Satrio Wiratama
- Other names: "Rio"; Li Ao;
- Species: Giant panda
- Sex: Male
- Born: 27 November 2025 (age 10 months) Taman Safari, Cisarua, West Java, Indonesia
- Known for: the first giant panda born in Indonesia
- Parents: Hu Chun (mother); Cai Tao (father);
- Weight: 13.7 kg (30 lb) (six months old)

= Satrio Wiratama =

Male giant panda (born 2025)

Satrio Wiratama (born 27 November 2025), also known as Rio or Li Ao, is a male giant panda. He was the first giant panda born in Indonesia, and his birth improved China–Indonesia relations. His parents, Hu Chun and Cai Tao, arrived in Indonesia due to a ten-year panda diplomacy with China.
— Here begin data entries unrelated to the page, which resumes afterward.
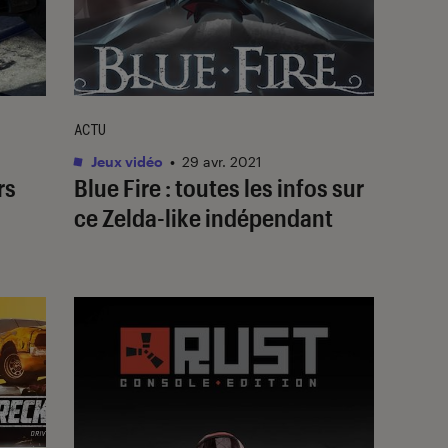
ACTU
Jeux vidéo
•
29 avr. 2021
rs
Blue Fire : toutes les infos sur
ce Zelda-like indépendant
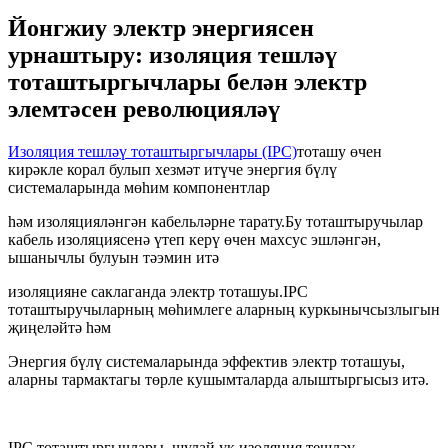
Йонгжиу электр энергиясен
урнаштыру: изоляция тешләү
тоташтыргычлары белән электр
элемтәсен революцияләү
Изоляция тешләү тоташтыргычлары (IPC)
тоташу өчен
кирәкле корал булып хезмәт итүче энергия бүлү
системаларында мөһим компонентлар
һәм изоляцияләнгән кабельләрне тарату.Бу тоташтыручылар
кабель изоляциясенә үтеп керү өчен махсус эшләнгән,
ышанычлы булуын тәэмин итә
изоляцияне саклаганда электр тоташуы.IPC
тоташтыручыларның мөһимлеге аларның куркынычсызлыгын
җиңеләйтә һәм
Энергия бүлү системаларында эффектив электр тоташуы,
аларны тармактагы төрле кушымталарда алыштыргысыз итә.
IPC тоташтыргычлары, шулай ук ​​изоляция тешләү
During the first six months of his life, Satrio Wiratama grew rapidly. He was intended to make his public debut at Taman Safari in late May 2026, but he did not appear until 9 June.

==Life and family==
Satrio Wiratama was born on 27 November 2025 at Taman Safari in Cisarua, West Java, Indonesia, to mother Hu Chun and father Cai Tao, who were 15 years old at the time of his birth. His parents arrived in Indonesia in September 2017 as part of a ten-year panda diplomacy with China. He lives 70 kilometres from Jakarta with his parents in an enclosure that The Independent described as "palace-like".

Satrio is the first giant panda born in Indonesia, and the first giant panda to be born outside China in three years. His birth symbolises strong China–Indonesia relations, according to Raja Juli Antoni, the Minister of Forestry. The name Satrio Wiratama, which was chosen by the president of Indonesia, Prabowo Subianto, following a request by Taman Safari, means "warrior, noble, brave and virtuous". Furthermore, according to Taman Safari, Satrio's name represents China and Indonesia's shared dedication to preserving endangered species. Satrio was also nicknamed "Rio".

At six months old, Satrio weighed 13.7 kilograms, and he was reported to be rapidly developing both physically and mentally. He was initially supposed to make his public debut at Taman Safari in late May 2026, but he did not appear until 9 June.